[Data entries]
+++

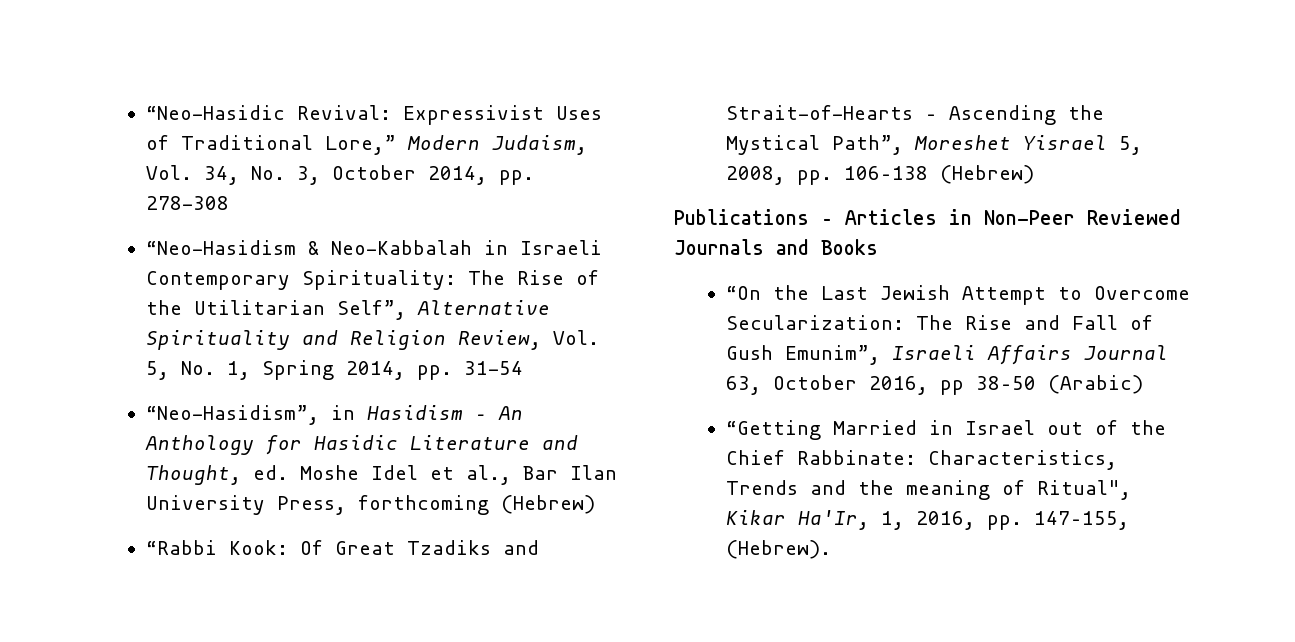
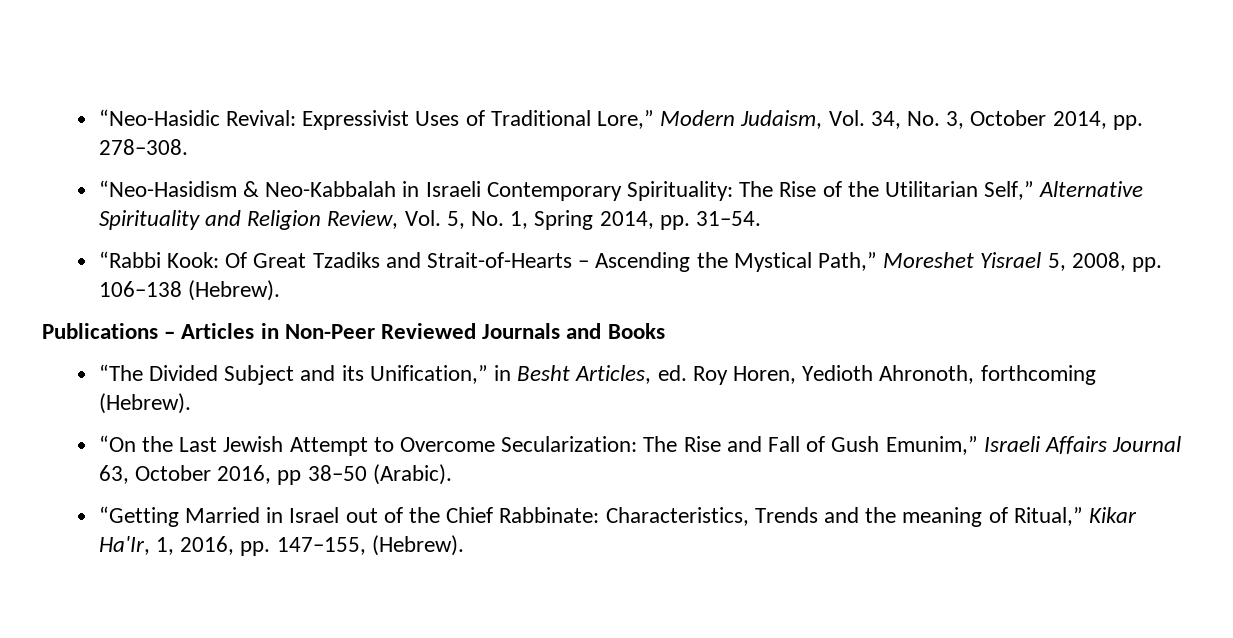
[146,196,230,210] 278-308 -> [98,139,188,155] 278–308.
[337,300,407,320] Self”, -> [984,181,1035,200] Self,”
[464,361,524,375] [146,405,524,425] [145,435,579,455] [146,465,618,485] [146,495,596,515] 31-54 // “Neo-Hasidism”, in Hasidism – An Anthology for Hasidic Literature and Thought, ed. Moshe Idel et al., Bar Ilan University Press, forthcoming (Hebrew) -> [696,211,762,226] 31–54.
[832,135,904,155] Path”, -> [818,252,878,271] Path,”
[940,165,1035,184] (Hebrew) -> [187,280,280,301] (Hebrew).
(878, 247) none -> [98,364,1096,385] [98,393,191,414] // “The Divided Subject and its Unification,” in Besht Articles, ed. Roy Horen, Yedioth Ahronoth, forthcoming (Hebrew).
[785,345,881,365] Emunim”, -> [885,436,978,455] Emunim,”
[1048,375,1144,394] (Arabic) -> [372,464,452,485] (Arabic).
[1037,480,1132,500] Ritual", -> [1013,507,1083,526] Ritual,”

+++

● **Brief**
Please set down every line of the data above precisely, dropping the images.

● **Task result**
[146,196,230,210] 278-308 -> [98,139,188,155] 278–308.
[337,300,407,320] Self”, -> [984,181,1035,200] Self,”
[464,361,524,375] [146,405,524,425] [145,435,579,455] [146,465,618,485] [146,495,596,515] 31-54 // “Neo-Hasidism”, in Hasidism – An Anthology for Hasidic Literature and Thought, ed. Moshe Idel et al., Bar Ilan University Press, forthcoming (Hebrew) -> [696,211,762,226] 31–54.
[832,135,904,155] Path”, -> [818,252,878,271] Path,”
[940,165,1035,184] (Hebrew) -> [187,280,280,301] (Hebrew).
(878, 247) none -> [98,364,1096,385] [98,393,191,414] // “The Divided Subject and its Unification,” in Besht Articles, ed. Roy Horen, Yedioth Ahronoth, forthcoming (Hebrew).
[785,345,881,365] Emunim”, -> [885,436,978,455] Emunim,”
[1048,375,1144,394] (Arabic) -> [372,464,452,485] (Arabic).
[1037,480,1132,500] Ritual", -> [1013,507,1083,526] Ritual,”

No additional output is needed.